Geçenlerde bir YouTuber’ın 2022’de çektiği Urfa gezisini izledim. Çorbacıya giriyor, koca bir kase çorbaya 5 lira ödüyor. Sonra ciğerciye uğruyor, sekiz şişlik porsiyonu 30 liraya mideye indiriyor. Ardından fırından ekmek alıyor, 2 lira... Peynir 5 lira... Bir porsiyon patlıcan kebabı 25 lira…

Videonun tarihine baktım: 2022. Aradan üç yıl geçmiş. Bugün aynı masaya oturmaya kalksanız 600 liradan aşağı çıkmanız mümkün değil. İşte o an içimden geçirdim:

“Üstümüzden tren geçmiş de haberimiz yok!”

Hiçbir ülkede bu kadar hızlı, bu kadar sert bir fiyat artışı yaşanmaz. Irak’a gidiyorsunuz, savaş görmüş, bombalanmış, yerle bir olmuş bir ülke… Orada bile enflasyon bizden düşük, hayat daha ucuz! Adamlar acının, yıkımın, ambargonun içinden çıkıp ekonomilerini toparlamış. Biz? Savaşa girmemişiz, dünya genelinde herkesin yaşadığı pandemi sürecini yaşamışız, ama gelin görün ki en ağır faturayı biz ödemişiz.

Soruyorum size:

23 yıldır aynı hükümet iş başında. Büyük bir siyasi kriz mi yaşadık? Hayır. Büyük bir savaş mı gördük? Hayır. Peki o halde bu uçurum gibi fiyat farkının sebebi ne? Bizim enflasyonumuz nasıl oldu da bir anda yüzde 300’lere dayandı? Bize gizli bir ambargo mu uygulandı?

Üstelik tarımda, hayvancılıkta, turizmde, ihracatta hep “rekor kırıyoruz” deniliyor. E hani bu bolluk nereye gidiyor? Neden çarşı pazarda her gün yeni bir etiketle karşılaşıyoruz?

Bundan üç yıl önce 25 liraya yediğimiz kebabı bugün 600 liraya yiyorsak ortada ciddi bir sorun vardır. Ve bu sorunun adı: vatandaşın belini büken enflasyon.

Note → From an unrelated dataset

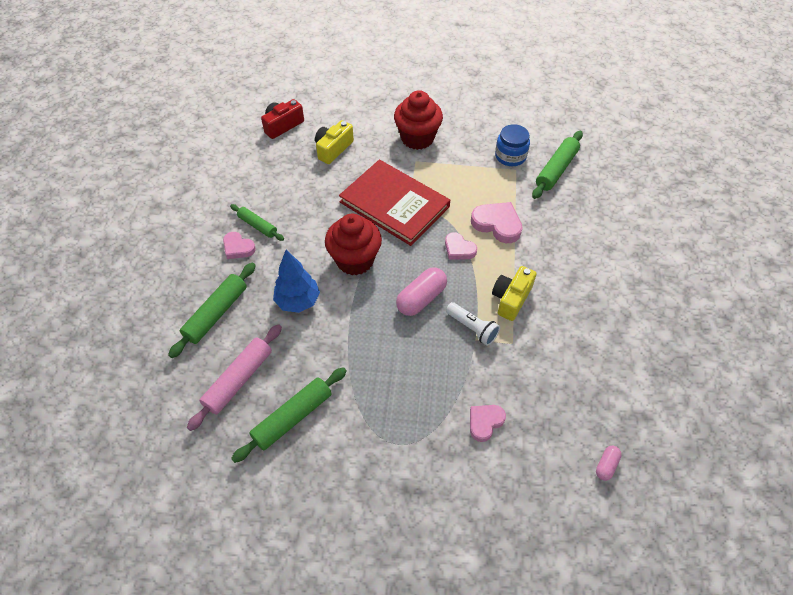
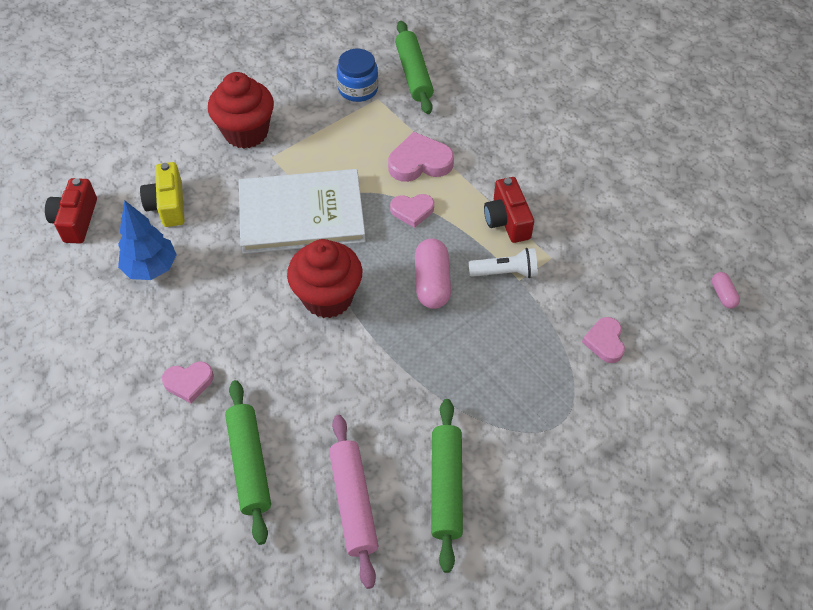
camera: 45 degrees left, 0 degrees up
(257, 226) = (182, 344): green rolling pin -> none
(298, 301) = (320, 381): blue tree -> blue tree (151, 268)
(394, 204) = (301, 214): red book -> white book
(511, 299) = (507, 220): yellow camera -> red camera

Ama daha vahimi şu: Bu tabloyu gören, yaşayan biz vatandaşız. Peki ya yönetenler? Onlardan hâlâ tek bir ses yok. Hiç kimse çıkıp da “Ne oluyor, bu fiyat artışı neden durdurulamıyor?” demiyor. Maliye Bakanı ekranlara çıkıyor, “Her şey yolunda” diyor. Sayın Bakan, sizin yolunuz yol olabilir ama bizim pazarda, markette, kasapta yolumuz çoktan taşla dolmuş!

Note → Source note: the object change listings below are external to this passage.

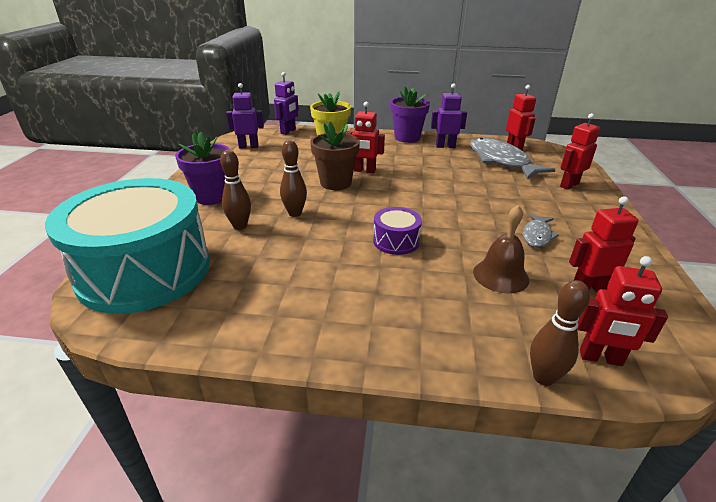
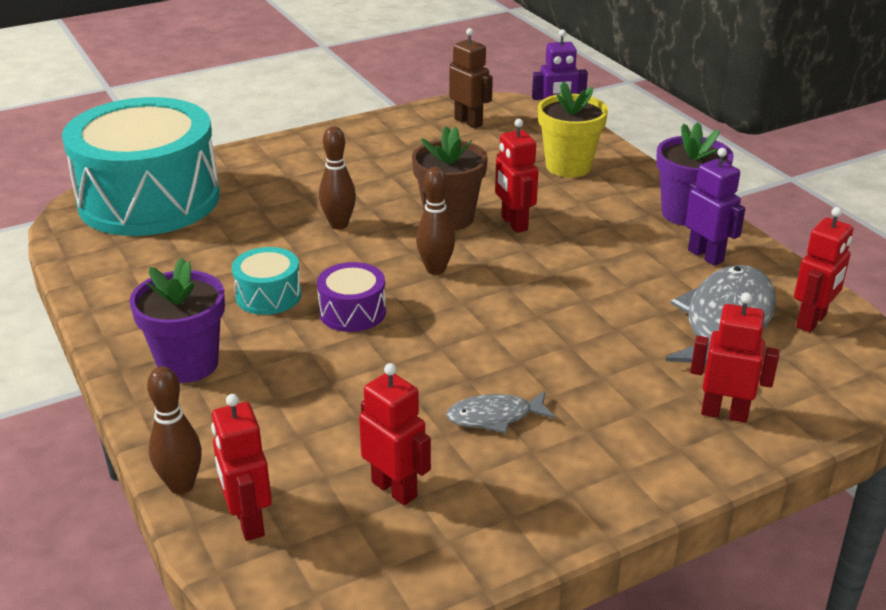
camera: 55 degrees right, 0 degrees up
(211, 196) = (315, 162): purple flower pot -> purple flower pot (188, 364)
(240, 226) = (275, 206): brown bowling pin -> brown bowling pin (435, 269)
(248, 146) = (468, 122): purple robot -> brown robot
(343, 263) = (268, 295): none -> turquoise drum
(500, 275) = (353, 410): brown bell -> none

Artık insanlar icralık olmuş durumda. 24 milyon insan borç batağında! Düşünebiliyor musunuz, neredeyse her üç kişiden biri bankalara, icraya teslim edilmiş. Esnaf dükkânını kapatıyor, işçi geçinemiyor, emekli nefes alamıyor.

Buradan sesleniyorum:

Sayın yetkililer, vatandaşın artık bu yükü kaldıracak gücü kalmadı. Günlük çözümlerle, pansumanlarla bu yara kapanmaz. Bugün değilse yarın, ama mutlaka köklü kararlar alınmalı. Çünkü bu trenin altında kalan biziz!